* [Supplied data]
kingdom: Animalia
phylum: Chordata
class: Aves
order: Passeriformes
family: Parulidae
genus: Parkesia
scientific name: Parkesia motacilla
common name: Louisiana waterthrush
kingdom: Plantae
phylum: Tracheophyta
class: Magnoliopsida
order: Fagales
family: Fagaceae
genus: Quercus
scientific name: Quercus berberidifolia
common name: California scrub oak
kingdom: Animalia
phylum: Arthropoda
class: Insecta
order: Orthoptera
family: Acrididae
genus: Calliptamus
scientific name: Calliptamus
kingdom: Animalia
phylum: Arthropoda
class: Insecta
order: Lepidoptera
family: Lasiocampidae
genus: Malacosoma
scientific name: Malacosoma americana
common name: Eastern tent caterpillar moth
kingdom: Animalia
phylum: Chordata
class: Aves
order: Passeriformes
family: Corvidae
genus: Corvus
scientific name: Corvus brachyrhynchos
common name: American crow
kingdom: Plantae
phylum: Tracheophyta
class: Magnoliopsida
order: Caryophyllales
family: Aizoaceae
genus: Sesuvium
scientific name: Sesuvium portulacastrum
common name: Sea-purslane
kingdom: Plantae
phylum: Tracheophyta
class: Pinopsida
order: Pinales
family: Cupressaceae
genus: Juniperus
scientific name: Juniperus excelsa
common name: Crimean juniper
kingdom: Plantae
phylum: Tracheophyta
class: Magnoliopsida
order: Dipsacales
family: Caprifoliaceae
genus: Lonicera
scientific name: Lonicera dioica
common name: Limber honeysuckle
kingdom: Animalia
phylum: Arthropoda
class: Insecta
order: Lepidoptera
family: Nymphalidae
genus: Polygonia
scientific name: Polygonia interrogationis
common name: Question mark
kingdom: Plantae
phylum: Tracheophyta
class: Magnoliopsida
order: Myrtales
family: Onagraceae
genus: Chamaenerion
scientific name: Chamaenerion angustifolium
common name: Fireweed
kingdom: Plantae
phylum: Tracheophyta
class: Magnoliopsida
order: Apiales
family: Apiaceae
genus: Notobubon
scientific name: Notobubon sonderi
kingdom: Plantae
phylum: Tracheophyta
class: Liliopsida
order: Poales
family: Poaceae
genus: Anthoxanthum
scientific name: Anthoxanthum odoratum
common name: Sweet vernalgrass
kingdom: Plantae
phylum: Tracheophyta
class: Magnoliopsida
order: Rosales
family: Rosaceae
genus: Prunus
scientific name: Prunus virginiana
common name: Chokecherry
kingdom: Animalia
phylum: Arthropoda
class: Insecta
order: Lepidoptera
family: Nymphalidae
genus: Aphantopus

* [Exercise prompt] Write out the records above word for word, from the first line through the line containing "scientific name: Quercus berberidifolia", and include that line.

* [Solution below]
kingdom: Animalia
phylum: Chordata
class: Aves
order: Passeriformes
family: Parulidae
genus: Parkesia
scientific name: Parkesia motacilla
common name: Louisiana waterthrush
kingdom: Plantae
phylum: Tracheophyta
class: Magnoliopsida
order: Fagales
family: Fagaceae
genus: Quercus
scientific name: Quercus berberidifolia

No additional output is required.